Data scientists are busy analyzing the huge volume of structured and unstructured data – referred to as Big Data – to discover patterns and find solutions to existing problems. But, to propel the innovation engine of Big Data we need to make it accessible to the end consumers and make it highly intuitive to explore, understand and use. Data Visualization helps the end consumers participate in data exploration while staying away from technical details. In data visualization functionality and entertainment are deeply entangled. Carlos explained how the “fun layer” in data exploration helps the user to get familiar with and truly enjoy the journey through data. He compared Form vs Beauty vs Fun to describe the science of data visualization.
We need intuitive visualizations that will enable users to see patterns and connections that matter. In conclusion, he stated that if we make data analysis fun for end consumers, they will enjoy the process and will be able to make their own discoveries.
Sophie Crosby, Vice President, Insight at Ticketmaster delivered a talk on “Big Data to Drive Decision-Making at Ticketmaster”.
She started her talk citing the following trends:
- Consumer Mobility - Today's consumer lifestyles are undergoing revolutionary change; in the past two years, people are spending significantly more time on the go.

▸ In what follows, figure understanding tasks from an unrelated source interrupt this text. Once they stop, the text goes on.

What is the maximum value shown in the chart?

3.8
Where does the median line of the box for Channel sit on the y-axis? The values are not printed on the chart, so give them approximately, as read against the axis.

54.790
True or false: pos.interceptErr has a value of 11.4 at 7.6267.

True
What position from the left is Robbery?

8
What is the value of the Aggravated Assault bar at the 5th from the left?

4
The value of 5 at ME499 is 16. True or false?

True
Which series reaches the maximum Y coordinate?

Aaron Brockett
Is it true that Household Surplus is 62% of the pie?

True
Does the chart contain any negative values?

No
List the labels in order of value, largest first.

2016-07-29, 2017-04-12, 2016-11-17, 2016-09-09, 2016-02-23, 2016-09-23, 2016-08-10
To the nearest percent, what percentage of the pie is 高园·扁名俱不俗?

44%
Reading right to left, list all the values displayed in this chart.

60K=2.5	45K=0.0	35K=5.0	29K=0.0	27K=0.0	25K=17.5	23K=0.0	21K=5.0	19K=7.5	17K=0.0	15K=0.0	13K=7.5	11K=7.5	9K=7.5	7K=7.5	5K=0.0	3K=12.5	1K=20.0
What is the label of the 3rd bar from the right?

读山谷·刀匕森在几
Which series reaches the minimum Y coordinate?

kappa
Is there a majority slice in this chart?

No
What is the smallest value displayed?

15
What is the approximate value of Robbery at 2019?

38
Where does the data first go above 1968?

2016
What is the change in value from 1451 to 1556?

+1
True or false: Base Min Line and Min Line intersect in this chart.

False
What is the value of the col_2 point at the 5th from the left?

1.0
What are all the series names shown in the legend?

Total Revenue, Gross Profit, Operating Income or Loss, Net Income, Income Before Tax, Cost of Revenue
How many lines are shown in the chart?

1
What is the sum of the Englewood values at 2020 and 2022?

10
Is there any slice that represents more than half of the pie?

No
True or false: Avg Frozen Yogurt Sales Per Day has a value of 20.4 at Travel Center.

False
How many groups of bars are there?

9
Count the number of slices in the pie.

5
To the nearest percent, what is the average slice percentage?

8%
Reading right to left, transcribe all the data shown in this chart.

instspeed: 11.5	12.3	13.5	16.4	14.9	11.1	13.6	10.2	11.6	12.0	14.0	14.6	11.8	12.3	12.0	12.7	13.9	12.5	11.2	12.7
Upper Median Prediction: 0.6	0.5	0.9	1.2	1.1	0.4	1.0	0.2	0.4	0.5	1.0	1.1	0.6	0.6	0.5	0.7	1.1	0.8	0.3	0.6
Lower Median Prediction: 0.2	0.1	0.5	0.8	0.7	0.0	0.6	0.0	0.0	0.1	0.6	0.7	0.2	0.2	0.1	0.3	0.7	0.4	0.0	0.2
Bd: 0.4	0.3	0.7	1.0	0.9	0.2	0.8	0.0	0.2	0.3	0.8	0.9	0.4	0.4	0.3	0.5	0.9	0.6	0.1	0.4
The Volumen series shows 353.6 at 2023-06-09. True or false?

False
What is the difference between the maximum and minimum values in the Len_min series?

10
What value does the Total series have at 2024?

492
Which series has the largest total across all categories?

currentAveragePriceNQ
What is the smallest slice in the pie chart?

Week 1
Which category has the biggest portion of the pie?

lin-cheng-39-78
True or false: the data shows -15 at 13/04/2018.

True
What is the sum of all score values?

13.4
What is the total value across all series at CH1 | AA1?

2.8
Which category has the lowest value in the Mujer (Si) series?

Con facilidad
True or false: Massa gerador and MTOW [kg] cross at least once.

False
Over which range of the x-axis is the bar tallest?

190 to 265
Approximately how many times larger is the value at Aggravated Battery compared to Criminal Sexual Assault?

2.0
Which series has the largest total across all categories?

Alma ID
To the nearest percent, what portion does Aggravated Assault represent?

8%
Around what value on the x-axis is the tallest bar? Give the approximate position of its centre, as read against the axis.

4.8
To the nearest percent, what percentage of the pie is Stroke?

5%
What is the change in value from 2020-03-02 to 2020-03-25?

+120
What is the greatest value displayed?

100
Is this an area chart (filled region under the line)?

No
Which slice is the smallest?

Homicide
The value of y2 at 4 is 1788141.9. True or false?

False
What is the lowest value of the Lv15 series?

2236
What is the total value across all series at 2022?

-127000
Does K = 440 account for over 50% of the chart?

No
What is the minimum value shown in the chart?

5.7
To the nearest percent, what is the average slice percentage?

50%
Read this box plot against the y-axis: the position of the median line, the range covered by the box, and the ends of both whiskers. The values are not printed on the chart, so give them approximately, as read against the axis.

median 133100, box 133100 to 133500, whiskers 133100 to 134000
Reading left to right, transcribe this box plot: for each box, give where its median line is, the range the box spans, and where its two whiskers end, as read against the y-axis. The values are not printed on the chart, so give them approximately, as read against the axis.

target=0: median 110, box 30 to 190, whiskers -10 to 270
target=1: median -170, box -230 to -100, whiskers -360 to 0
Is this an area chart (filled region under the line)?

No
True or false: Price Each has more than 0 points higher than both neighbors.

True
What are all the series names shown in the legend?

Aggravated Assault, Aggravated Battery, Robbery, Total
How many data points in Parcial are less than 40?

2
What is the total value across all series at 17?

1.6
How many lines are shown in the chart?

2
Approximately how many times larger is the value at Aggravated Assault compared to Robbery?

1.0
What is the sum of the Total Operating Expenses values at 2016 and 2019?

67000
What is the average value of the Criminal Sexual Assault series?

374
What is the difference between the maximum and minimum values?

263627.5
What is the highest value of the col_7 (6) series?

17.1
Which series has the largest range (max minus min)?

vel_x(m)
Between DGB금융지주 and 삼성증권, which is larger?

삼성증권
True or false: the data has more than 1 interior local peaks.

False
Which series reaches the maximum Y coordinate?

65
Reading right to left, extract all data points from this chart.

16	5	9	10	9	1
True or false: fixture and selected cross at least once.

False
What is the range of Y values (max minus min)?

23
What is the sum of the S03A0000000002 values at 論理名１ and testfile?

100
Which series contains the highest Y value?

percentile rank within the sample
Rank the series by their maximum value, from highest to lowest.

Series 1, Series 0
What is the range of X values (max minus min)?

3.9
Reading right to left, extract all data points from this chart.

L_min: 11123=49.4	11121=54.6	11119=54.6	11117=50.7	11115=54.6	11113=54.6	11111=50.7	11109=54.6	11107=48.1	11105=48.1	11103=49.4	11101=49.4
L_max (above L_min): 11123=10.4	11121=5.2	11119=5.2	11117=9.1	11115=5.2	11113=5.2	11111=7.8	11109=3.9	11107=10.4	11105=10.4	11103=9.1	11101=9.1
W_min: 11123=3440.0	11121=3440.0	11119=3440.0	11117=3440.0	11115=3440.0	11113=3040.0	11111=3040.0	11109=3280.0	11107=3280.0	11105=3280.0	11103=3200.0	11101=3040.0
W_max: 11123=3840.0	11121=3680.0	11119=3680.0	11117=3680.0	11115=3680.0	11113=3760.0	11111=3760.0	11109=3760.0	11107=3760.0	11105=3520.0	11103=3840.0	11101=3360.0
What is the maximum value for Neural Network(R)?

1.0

- Massive User Generated Content - With the number of people on social networks continuing to grow, the opportunity for brands to leverage content created by consumers in marketing efforts will continue to grow.
- Enabling Tech Trends – Cloud, Massive Parallel Processing, Columnar data have been there for a significant time. But due to recent advances in processing power and good quality open source software has made technology much more usable.
Sophie quoted following words from Virginia Rometty, CEO, IBM: “Information is going to be the basis of competitive advantage for every company in the world. What you will see with rapid data and social sharing is the death of the average and the era of you. Businesses will be able to truly the individual”
Ticketmaster has a lot of Big Data business use cases, the most prominent ones being: managing risk & compliance, reducing cost, getting more tickets, and selling more tickets. The biggest challenge is to manage data ownership, consent and governance across multiple markets, multiple platforms and multiple clients.
Discussing about data she mentioned that Big Data is massive, messy and muddled. She talked about analysis showing immense need for powerful insights on demand and supercharged segmentation. Engagement scoring is also an important factor to consider. In action, they perform timely analysis, mass automation, and enable real-time match offers. She concluded the talk by stressing that data projects are the major drivers of change leading to a better world.